The ligation of 2 or more peptides is called a polypeptide and, in turn, 1 or more polypeptide chains joined with a certain amino acid sequence and three-dimensional structure form a functional and mature protein. Depending on their structure, amino acids can be differentiated into L and D forms.

Structure of amino acids

Amino acids are generally made up of a carbon, a carboxyl group (COOH), an amino group (NH2), a hydrogen, and a functional group called the side chain or R group.

In this sense, the carboxyl group is attached to the amino group through the same carbon (central atom), called alpha carbon.

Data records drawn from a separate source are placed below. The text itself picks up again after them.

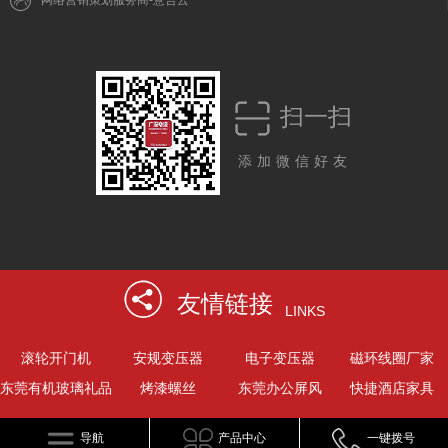
扫一扫
添加微信好友
友情链接
LINKS
滚轮开门机
安规变压器
电子变压器
磁环线圈厂家
东莞有机玻璃礼品
烤漆螺丝
东莞办公屏风
快捷酒店家具
导航
产品中心
一键拨号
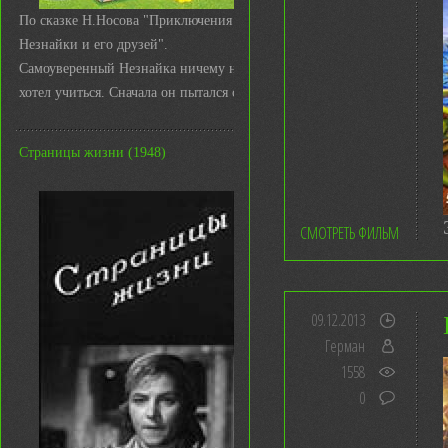
По сказке Н.Носова "Приключения
Незнайки и его друзей".
Самоуверенный Незнайка ничему не
хотел учиться. Сначала он пытался с ...
Страницы жизни (1948)
СМОТРЕТЬ ФИЛЬМ
09.12.2013
Герман
1558
0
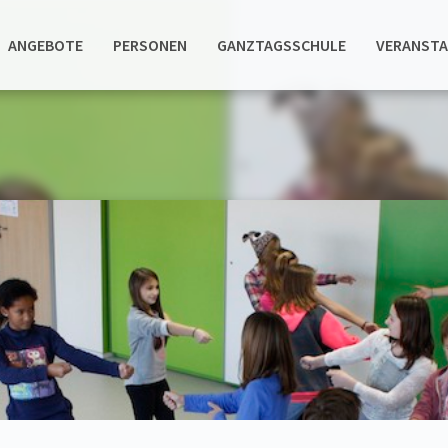
ANGEBOTE
PERSONEN
GANZTAGSSCHULE
VERANST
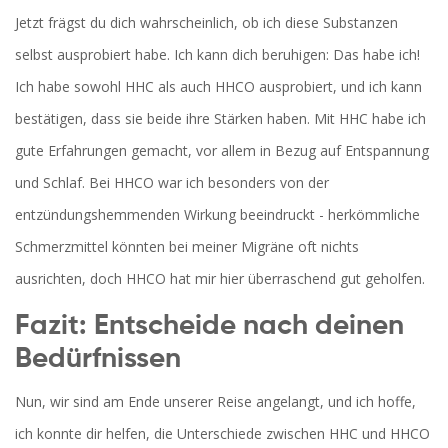
Jetzt frägst du dich wahrscheinlich, ob ich diese Substanzen
selbst ausprobiert habe. Ich kann dich beruhigen: Das habe ich!
Ich habe sowohl HHC als auch HHCO ausprobiert, und ich kann
bestätigen, dass sie beide ihre Stärken haben. Mit HHC habe ich
gute Erfahrungen gemacht, vor allem in Bezug auf Entspannung
und Schlaf. Bei HHCO war ich besonders von der
entzündungshemmenden Wirkung beeindruckt - herkömmliche
Schmerzmittel könnten bei meiner Migräne oft nichts
ausrichten, doch HHCO hat mir hier überraschend gut geholfen.
Fazit: Entscheide nach deinen
Bedürfnissen
Nun, wir sind am Ende unserer Reise angelangt, und ich hoffe,
ich konnte dir helfen, die Unterschiede zwischen HHC und HHCO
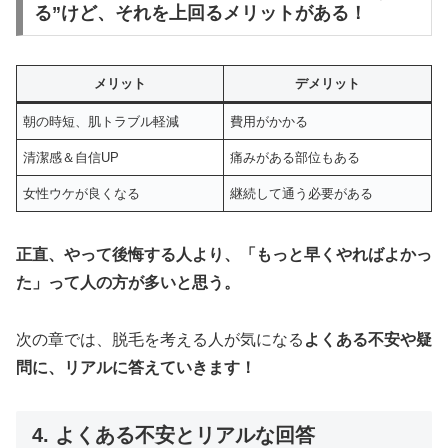
る”けど、それを上回るメリットがある！
メリット
デメリット
朝の時短、肌トラブル軽減
費用がかかる
清潔感＆自信UP
痛みがある部位もある
女性ウケが良くなる
継続して通う必要がある
正直、やって後悔する人より、「もっと早くやればよかっ
た」って人の方が多いと思う。
次の章では、脱毛を考える人が気になる
よくある不安や疑
問に、リアルに答えていきます！
4. よくある不安とリアルな回答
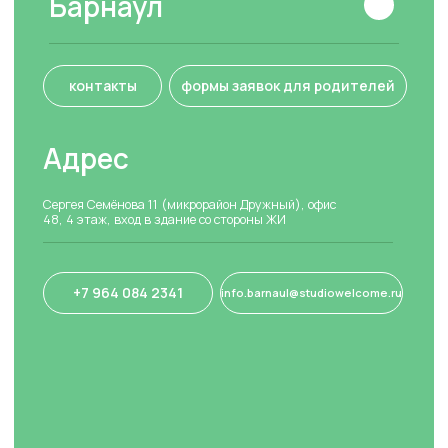
Скачайте наше приложение
Государственная
лицензия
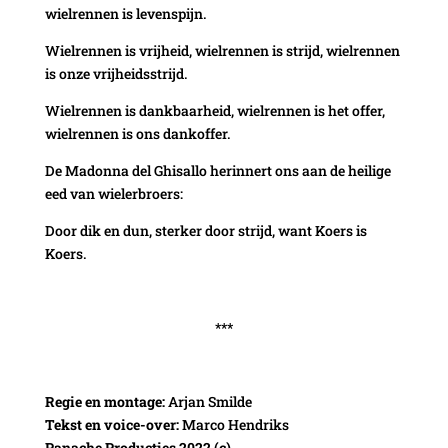
wielrennen is levenspijn.
Wielrennen is vrijheid, wielrennen is strijd, wielrennen
is onze vrijheidsstrijd.
Wielrennen is dankbaarheid, wielrennen is het offer,
wielrennen is ons dankoffer.
De Madonna del Ghisallo herinnert ons aan de heilige
eed van wielerbroers:
Door dik en dun, sterker door strijd, want Koers is
Koers.
***
Regie en montage:
Arjan Smilde
Tekst en voice-over:
Marco Hendriks
Panache Producties 2022 (c)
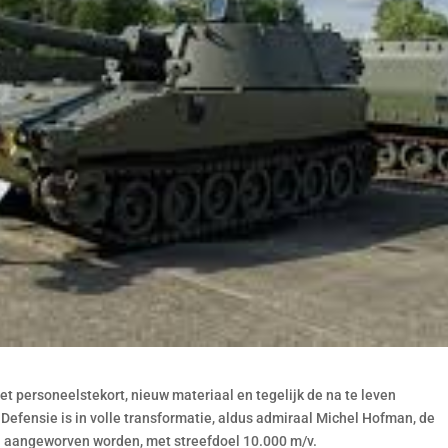
et personeelstekort, nieuw materiaal en tegelijk de na te leven
Defensie is in volle transformatie, aldus admiraal Michel Hofman, de
al aangeworven worden, met streefdoel 10.000 m/v.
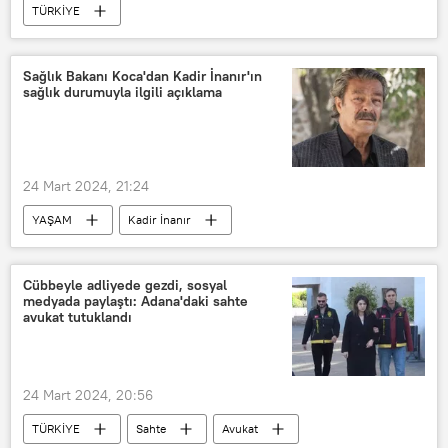
TÜRKİYE
Milli Savunma Bakanlığı (MSB)
Uçak
envanter
Sağlık Bakanı Koca'dan Kadir İnanır'ın
sağlık durumuyla ilgili açıklama
24 Mart 2024, 21:24
YAŞAM
Kadir İnanır
Sağlık Bakanlığı
Sağlık Bakanı
Fahrettin Koca
entübe
Cübbeyle adliyede gezdi, sosyal
medyada paylaştı: Adana'daki sahte
avukat tutuklandı
24 Mart 2024, 20:56
TÜRKİYE
Sahte
Avukat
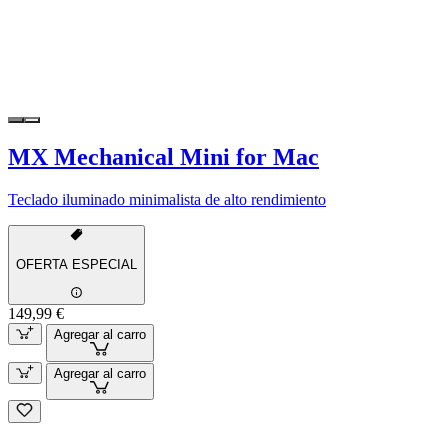
MX Mechanical Mini for Mac
Teclado iluminado minimalista de alto rendimiento
OFERTA ESPECIAL
149,99 €
Agregar al carro
Agregar al carro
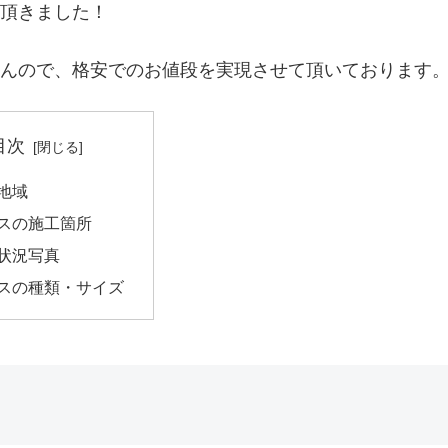
頂きました！
んので、格安でのお値段を実現させて頂いております
目次
地域
スの施工箇所
状況写真
スの種類・サイズ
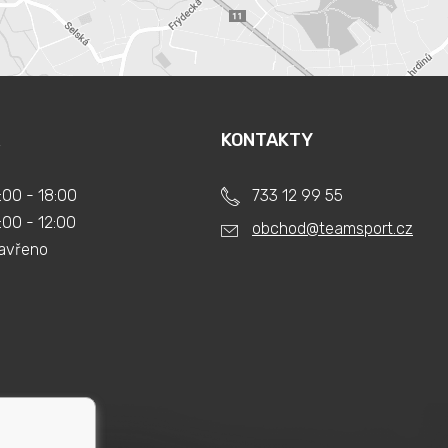
KONTAKTY
:00 - 18:00
733 12 99 55
:00 - 12:00
obchod@teamsport.cz
avřeno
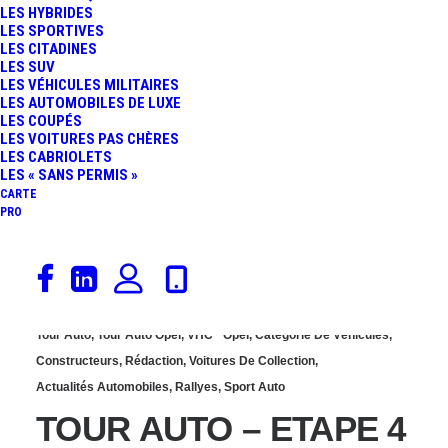
LES HYBRIDES
L’OPEL GT DEUXIÈME DU
LES SPORTIVES
LES CITADINES
LES SUV
CLASSEMENT FINAL
LES VÉHICULES MILITAIRES
LES AUTOMOBILES DE LUXE
LES COUPÉS
LES VOITURES PAS CHÈRES
LES CABRIOLETS
LES « SANS PERMIS »
CARTE
PRO
4 septembre 2020
Tour Auto
,
Tour Auto Opel
,
VHC
Opel
,
Catégorie De Véhicules
,
Constructeurs
,
Rédaction
,
Voitures De Collection
,
Actualités Automobiles
,
Rallyes
,
Sport Auto
TOUR AUTO – ETAPE 4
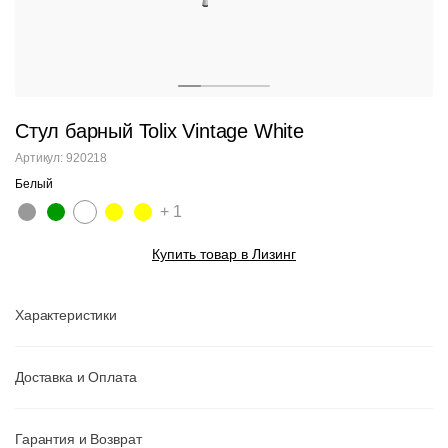
Стул барный Tolix Vintage White
Артикул: 920218
Белый
+ 1
Купить товар в Лизинг
Характеристики
Доставка и Оплата
Гарантия и Возврат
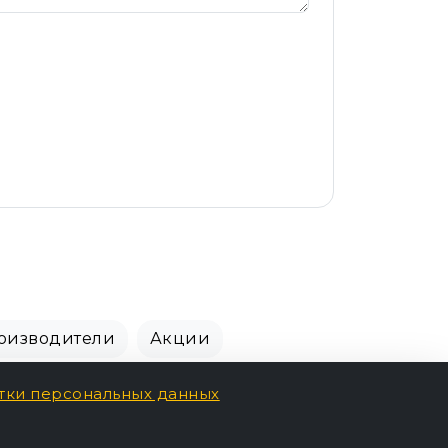
оизводители
Акции
тки персональных данных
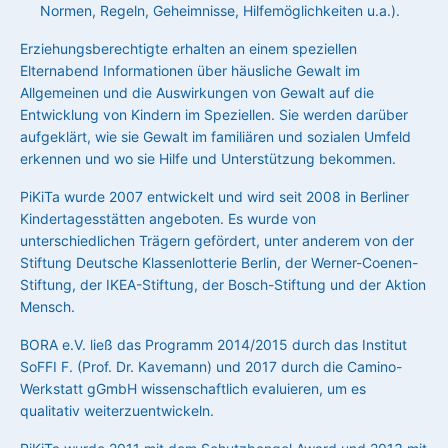
Normen, Regeln, Geheimnisse, Hilfemöglichkeiten u.a.).
Erziehungsberechtigte erhalten an einem speziellen
Elternabend Informationen über häusliche Gewalt im
Allgemeinen und die Auswirkungen von Gewalt auf die
Entwicklung von Kindern im Speziellen. Sie werden darüber
aufgeklärt, wie sie Gewalt im familiären und sozialen Umfeld
erkennen und wo sie Hilfe und Unterstützung bekommen.
PiKiTa wurde 2007 entwickelt und wird seit 2008 in Berliner
Kindertagesstätten angeboten. Es wurde von
unterschiedlichen Trägern gefördert, unter anderem von der
Stiftung Deutsche Klassenlotterie Berlin, der Werner-Coenen-
Stiftung, der IKEA-Stiftung, der Bosch-Stiftung und der Aktion
Mensch.
BORA e.V. ließ das Programm 2014/2015 durch das Institut
SoFFI F. (Prof. Dr. Kavemann) und 2017 durch die Camino-
Werkstatt gGmbH wissenschaftlich evaluieren, um es
qualitativ weiterzuentwickeln.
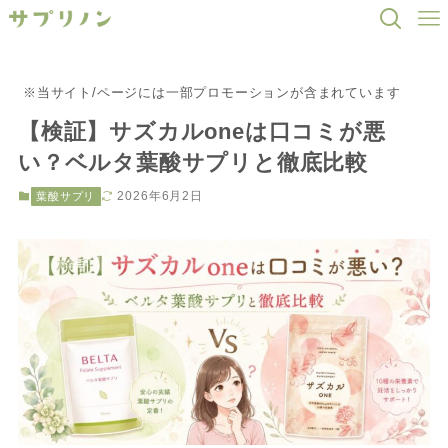
※当サイト/ページには一部プロモーションが含まれています
【検証】サズカルoneは口コミが悪
い？ベルタ葉酸サプリと徹底比較
2026年6月2日
葉酸サプリ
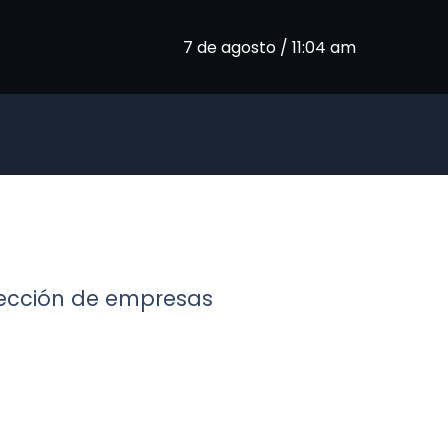
7 de agosto / 11:04 am
elección de empresas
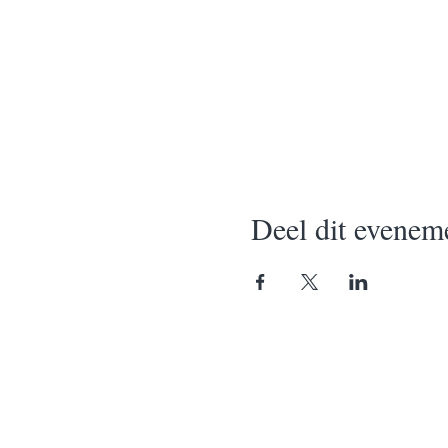
Deel dit evenem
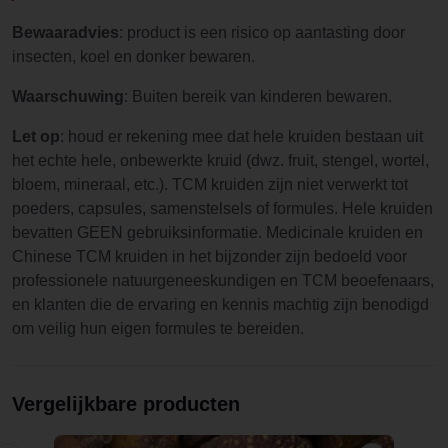
Bewaaradvies
: product is een risico op aantasting door
insecten, koel en donker bewaren.
Waarschuwing
: Buiten bereik van kinderen bewaren.
Let op
: houd er rekening mee dat hele kruiden bestaan uit
het echte hele, onbewerkte kruid (dwz. fruit, stengel, wortel,
bloem, mineraal, etc.). TCM kruiden zijn niet verwerkt tot
poeders, capsules, samenstelsels of formules. Hele kruiden
bevatten GEEN gebruiksinformatie. Medicinale kruiden en
Chinese TCM kruiden in het bijzonder zijn bedoeld voor
professionele natuurgeneeskundigen en TCM beoefenaars,
en klanten die de ervaring en kennis machtig zijn benodigd
om veilig hun eigen formules te bereiden.
Vergelijkbare producten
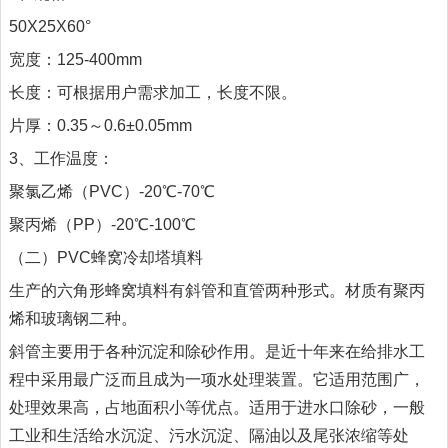
50X25X60°
宽度：125-400mm
长度：可根据用户需求加工，长度不限。
片厚：0.35～0.6±0.05mm
3、工作温度：
聚氯乙烯（PVC）-20℃-70℃
聚丙烯（PP）-20℃-100℃
（二）PVC蜂窝冷却塔填料
生产的六角形蜂窝填料有斜管和直管两种形式。材质有聚丙
烯和玻璃钢二种。
斜管主要用于各种沉淀和除砂作用。是近十年来在给排水工
程中采用最广泛而且成为一项水处理装置。它适用范围广，
处理效果高，占地面积小等优点。适用于进水口除砂，一般
工业和生活给水沉淀、污水沉淀、隔油以及尾张浓缩等处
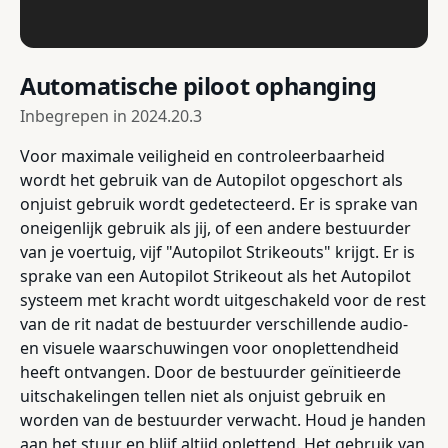
Automatische piloot ophanging
Inbegrepen in
2024.20.3
Voor maximale veiligheid en controleerbaarheid
wordt het gebruik van de Autopilot opgeschort als
onjuist gebruik wordt gedetecteerd. Er is sprake van
oneigenlijk gebruik als jij, of een andere bestuurder
van je voertuig, vijf "Autopilot Strikeouts" krijgt. Er is
sprake van een Autopilot Strikeout als het Autopilot
systeem met kracht wordt uitgeschakeld voor de rest
van de rit nadat de bestuurder verschillende audio-
en visuele waarschuwingen voor onoplettendheid
heeft ontvangen. Door de bestuurder geïnitieerde
uitschakelingen tellen niet als onjuist gebruik en
worden van de bestuurder verwacht. Houd je handen
aan het stuur en blijf altijd oplettend. Het gebruik van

This carbon is associated with a hydrogen and an R group, which will determine the chemical behavior of the amino acid.

At the biological level, the 20 amino acids from whose combinations proteins are formed therefore have different side chains. The simplest side chain is the one that constitutes the amino acid glycine, whose R group consists of only one molecule of hydrogen.

The sequence and type of amino acids necessary to synthesize proteins on ribosomes are determined by the information contained in the messenger RNA (mRNA or mRNA).

In this sense, amino acids are essential elements for the creation of polypeptide chains (future proteins) that ribosomes translate through the work between mRNA and transfer RNA (tRNA).

Types of amino acids

There are a large number of amino acids, approximately 250 amino acids that are not part of proteins and 20 amino acids that make up proteins, also known as alpha-amino acids.

The 20 amino acids that make up proteins are classified according to:

  • the type of side chain or R group (hydrocarbons, neutral, acid or base),
  • its chemical behavior (acidic, basic, polar or nonpolar), and
  • whether or not it is synthesized by the human body (essential or nonessential).

However, beyond their classification, all amino acids are important for the human body and for maintaining good health.

Essential amino acids

Essential amino acids are those that the human body is unable to generate and are obtained through food. Of the 20 amino acids, 10 are the essential ones, being them: leucine, lysine, methionine, isoleucine, histidine, arginine, phenylalanine, threonine, valine and tryptophan.

Nonessential amino acids

There are 10 non-essential amino acids and they are those that the body can synthesize. They are of great importance because they generate the proteins necessary for the proper functioning of the body. The non-essential amino acids are: glycine, alanine, proline, serine, cysteine, glutamine, aspartic acid, glutamic acid, asparagine, and tyrosine.

The 20 amino acids

The 20 amino acids whose combinations constitute the proteins necessary for the proper biochemical functioning of our organisms are called alpha-amino acids.

Below are the 20 alpha-amino acids along with their classification, according to the type of side chain or R group (hydrocarbons, neutral, acid or base), their chemical behavior (acid, basic, polar or nonpolar) and if it is synthesized or not by the human body (essential or nonessential).

See also Proteins.

Function of amino acids

The amino acids fulfill diverse functions that are basic for the vital metabolic process of the organism, since they are the base of the proteins.

In this sense, amino acids share many of the functions of proteins, such as enzymatic and hormonal. Its most important functions include:

  • Nutrient transport.
  • Repair or growth of body tissues.
  • Storage of nutrients such as water, proteins, minerals, vitamins, carbohydrates and fats.
  • They can provide energy.
  • Maintains the balance of acids in the body.
  • Allows muscle contraction.
  • It allows the proper development and functioning of the organs and glands.
  • They intervene in the repair of tissues, skin and bones, as well as in the healing of wounds.